One thing I should mention is that I am not against 529s per se. Actually, I like them a lot for grandparents, rich uncles, generous family friends and the like. If these people actually think to contribute to your child’s education, by all means let them. It probably means they have the disposable income to do so and I would absolutely not turn them down.

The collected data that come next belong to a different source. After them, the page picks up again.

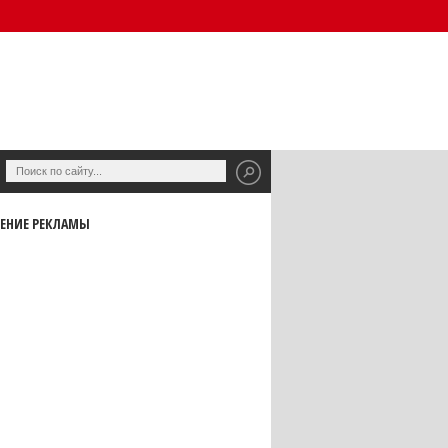
ЕНИЕ РЕКЛАМЫ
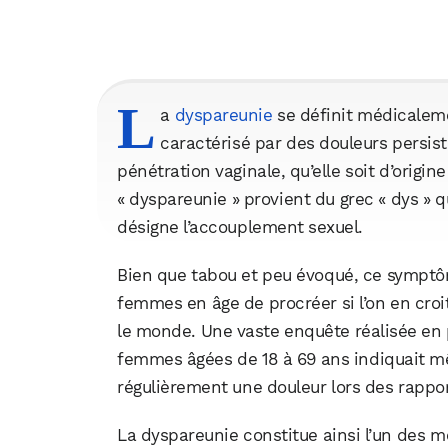
L
a
dyspareunie
se définit médicalem
caractérisé par des douleurs persis
pénétration vaginale, qu’elle soit d’orig
« dyspareunie » provient du grec « dys » qui
désigne l’accouplement sexuel.
Bien que tabou et peu évoqué, ce symptô
femmes en âge de procréer si l’on en cro
le monde. Une vaste enquête réalisée en 
femmes âgées de 18 à 69 ans indiquait mê
régulièrement une douleur lors des rappor
La dyspareunie constitue ainsi l’un des m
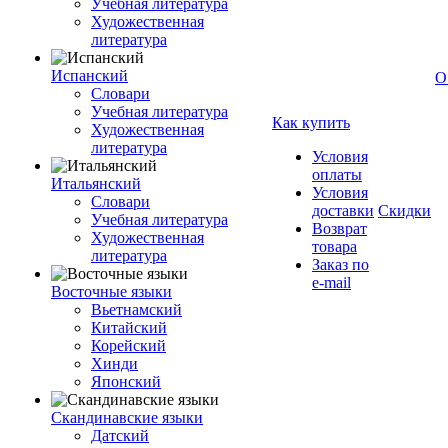
Учебная литература
Художественная
литература
Испанский
О
Словари
Учебная литература
Как купить
Художественная
литература
Условия
оплаты
Итальянский
Условия
Словари
доставки
Скидки
Учебная литература
Возврат
Художественная
товара
литература
Заказ по
e-mail
Восточные языки
Вьетнамский
Китайский
Корейский
Хинди
Японский
Скандинавские языки
Датский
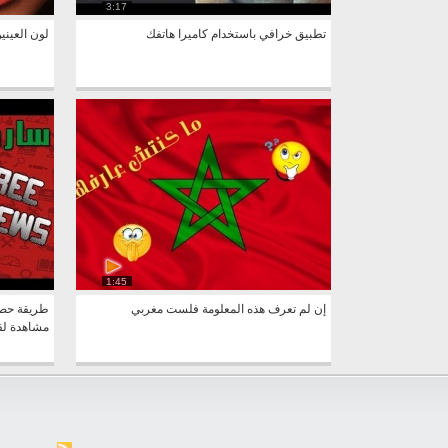
3:17
تطبيق خرافي باستخدام كاميرا هاتفك
لون العين
1:45
إن لم تعرف هذه المعلومة فلست مغربي
مشاهدة لقن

That being said, the point of this article is:
How Best to Fund Your Child’s Education
If you’ve gotten this far, you are at least curious as to where this is going. The fact is that very few people can afford what college will likely cost in the next 10-15 years. I’ve seen a fairly consistent number of 8% inflation on education costs. When I ran a college funding scenario for a friend of mine, we came up with $600,000 as how much a four year education at a top notch institution would cost in 15 years. Look at your own life. How many people do you know who can sock away enough money to have that much money in the next 15 years? One person? Maybe two? The point is that how we fund it and what vehicles we use is infinitely more important than the dollar amount being invested.

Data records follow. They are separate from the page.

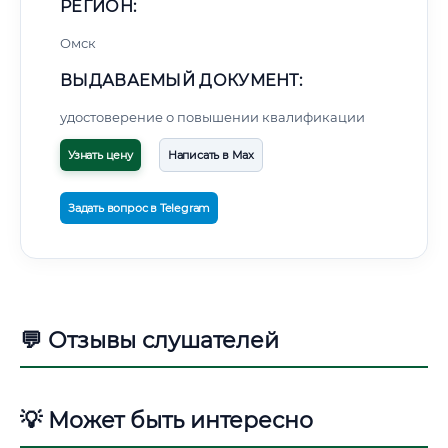
РЕГИОН:
Омск
ВЫДАВАЕМЫЙ ДОКУМЕНТ:
удостоверение о повышении квалификации
Узнать цену
Написать в Max
Задать вопрос в Telegram
💬 Отзывы слушателей
💡 Может быть интересно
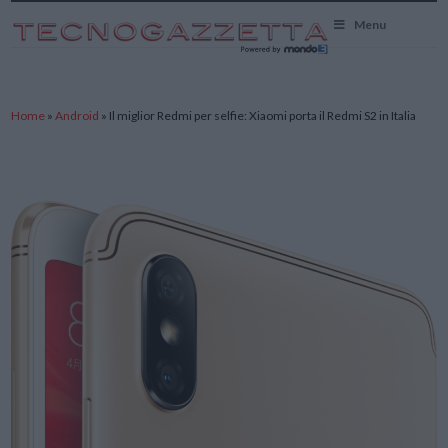
TecnoGazzetta
Menu
Home
»
Android
»
Il miglior Redmi per selfie: Xiaomi porta il Redmi S2 in Italia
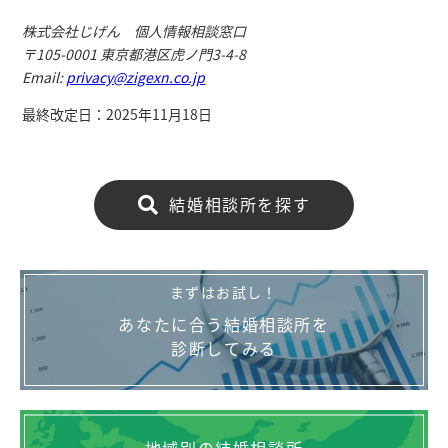
株式会社じげん 個人情報相談窓口
〒105-0001 東京都港区虎ノ門3-4-8
Email:
privacy@zigexn.co.jp
最終改定日：2025年11月18日
結婚相談所を探す
まずはお試し！
あなたに合う結婚相談所を
診断してみる
地域別の結婚相談所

There is only one solution in my opinion. That one solution is…Wait for it…
Life Insurance
It seriously bothers me how little value some “experts” give to the amazing uses of cash value life insurance. They think it’s the boogeyman of financial planning almost universally refuse to consider it under almost any circumstance. Here is the rub. Please tell me what is wrong with a product where you can pour unlimited amount of funds in to, will grow tax deferred, and upon need, the money (both the principal and growth) may be accessed tax free. Oh, it also doesn’t matter how much you make since everyone is eligible. The Roth IRA? Nope, there is a hard limit and eligibility requirement and it can only be accessed upon reaching the age of 59 1/2. Brokerage account? I don’t think so! Where is the tax deferral? What about capital gains? Savings account? Same problem as brokerage. Taxes are due on the interest.
This is definitely “outside the box” stuff, so digest this. Really think about it before you thumb your noses. The main objection I hear most is the expense. It comes in different forms: it’s too expensive, there are too many expenses, expenses are too high, buy term and invest the difference, etc.

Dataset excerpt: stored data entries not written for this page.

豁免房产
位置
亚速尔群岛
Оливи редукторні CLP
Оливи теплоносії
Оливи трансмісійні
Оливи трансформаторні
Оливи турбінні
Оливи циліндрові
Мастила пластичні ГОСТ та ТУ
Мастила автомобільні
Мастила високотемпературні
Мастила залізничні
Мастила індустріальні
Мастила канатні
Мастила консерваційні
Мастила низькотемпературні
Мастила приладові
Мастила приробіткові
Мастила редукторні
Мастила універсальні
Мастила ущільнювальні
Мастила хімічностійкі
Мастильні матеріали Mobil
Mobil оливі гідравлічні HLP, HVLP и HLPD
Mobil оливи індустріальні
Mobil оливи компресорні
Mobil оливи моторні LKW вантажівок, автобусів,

I don’t get it. Why are people so afraid of expenses? My old boss loved using an analogy of a candy bar. When you buy a candy bar, you also get a wrapper. Part of the money you pay goes towards the making of the wrapper. You don’t care what the wrapper looks like. You just want the candy bar inside. This is exactly the same thing. You want the tax deferral. You want the tax free growth. You want the flexibility to do use the money towards education, since that’s the ultimate goal, but at the same time to use the money elsewhere should education funding not be necessary. Life insurance is the only vehicle available that gives you everything you could possibly want in a plan, with the small price being added expenses in the form of “cost of insurance” charges.
It doesn’t really matter what time of life insurance you choose to use. I will detail the various permanent life insurance options in the next post or two, but the basic choice is conservative growth (whole life or universal life) or aggressive, market based growth (variable). I am a believer in being more aggressive the less time you have to fund education and more conservative if you’re starting at a young age. Either way is fine, so long as you are willing to keep funding the program. I guess that is the one other negative. You have to fund the policy on a regular basis, whether that’s once a month or once a year. A 529 or brokerage account can be funded at your leisure and on your time frame.
As I wrap this up, I wanted to illustrate one example and show the dual use that exists in the product. I will use a one year old boy as our insured for a conservative whole life policy. If the parents deposit $500 per month for ten years, they will have deposited $60,000 by the age of 11. The policy at this point will be completely paid up. The child will never have to put in another dime. At the age of 18, there will be $100,000 in the child’s account. If your child must wait until he’s 55 to touch the money, that $60,000 investment will yield over $1,000,000 dollars tax free. If he waits even longer, say age 65, how does $1,800,000 sound?
I will dig deep in to the “buy term and invest the difference” fallacy at a later date, but I want to mention something about it here. First, you can’t buy term on a one year old. But, if we wrote the same ten year pay policy on a 30 year old parent and assumed a pre-tax portfolio growth of 7%, buying term and investing difference would do well in the early years, but just about the time the 30 year old is retiring, the investing the difference would get creamed. At age 73, the whole life policy would outperform the other strategy by over $100,000. It also assumes that you will invest the difference each month which is a huge assumption.